3. On the other hand, ld. Counsel has reiterated the correctness of the impugned order and contended that after the fortnight ending 31-10-2000, duty was paid through the account current and as such, the respondents complied with the terms of the order of the Asstt. Commissioner. He has further contended that payment of duty from RG 23 thereafter during the months of September-October, 2001, did not amount to non-payment of duty by the respondents and that the respondents even otherwise if had paid the duty from the account current, would have got the credit also. It is a case, according to the ld. SDR, of revenue neutral. In the alternative, the Counsel has also contended that the respondents should also be allowed to take the re-credit of the duty amount paid from the RG 23, in case they are to be directed to pay the duty from the account current.
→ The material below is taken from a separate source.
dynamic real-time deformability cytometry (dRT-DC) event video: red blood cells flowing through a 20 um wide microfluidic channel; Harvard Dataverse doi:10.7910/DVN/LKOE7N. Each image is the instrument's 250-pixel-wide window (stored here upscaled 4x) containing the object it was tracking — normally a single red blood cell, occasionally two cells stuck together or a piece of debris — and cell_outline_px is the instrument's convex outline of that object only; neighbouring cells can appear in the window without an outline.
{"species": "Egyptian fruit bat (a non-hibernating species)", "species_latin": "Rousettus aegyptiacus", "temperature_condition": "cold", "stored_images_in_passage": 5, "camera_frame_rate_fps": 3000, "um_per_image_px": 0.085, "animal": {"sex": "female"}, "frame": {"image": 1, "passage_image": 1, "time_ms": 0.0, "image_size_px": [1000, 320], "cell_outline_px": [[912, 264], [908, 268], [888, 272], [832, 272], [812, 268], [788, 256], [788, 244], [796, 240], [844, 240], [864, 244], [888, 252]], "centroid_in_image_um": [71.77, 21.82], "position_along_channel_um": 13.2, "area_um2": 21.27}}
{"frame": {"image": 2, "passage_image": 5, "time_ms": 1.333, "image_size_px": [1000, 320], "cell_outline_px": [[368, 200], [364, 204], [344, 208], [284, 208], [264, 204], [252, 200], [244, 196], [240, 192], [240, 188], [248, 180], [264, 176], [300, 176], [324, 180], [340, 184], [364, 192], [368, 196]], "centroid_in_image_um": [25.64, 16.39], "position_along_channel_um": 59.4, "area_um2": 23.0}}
4. We have heard both the sides and gone through the records.

5. The facts are not much in dispute. From the date of passing of the order by the Asstt. Commissioner, the respondents were legally duty bound to pay the duty from the account current for the two months i.e. September, 2001 and October, 2001 as the said the order was passed on 31-8-2001, as is evident from the bare reading of Rule 8(4) of the Central Excise Rules. The respondents could not pay the duty from RG 23. But they still paid the duty from RG 23 and as such this payment cannot be equated with the payment from the account current in the terms of the above said rule. That being so, they are liable to pay the duty from the account current for these two months along with interest, as per rules.

6. However, since they had debited the duty amount in dispute from the RG 23, they will be entitled to re-credit the same in the record. For having defaulted in payment of the duty in terms of Rule 8(4) of the Act, the penalty of Rs. 20,000/- is also imposed on the respondents.

7. In the light of the above discussion, the appeal of the Revenue accordingly stands allowed. The cross-objections of the respondents also stand disposed of.

Order dictated & pronounced in open Court on 10-3-2005.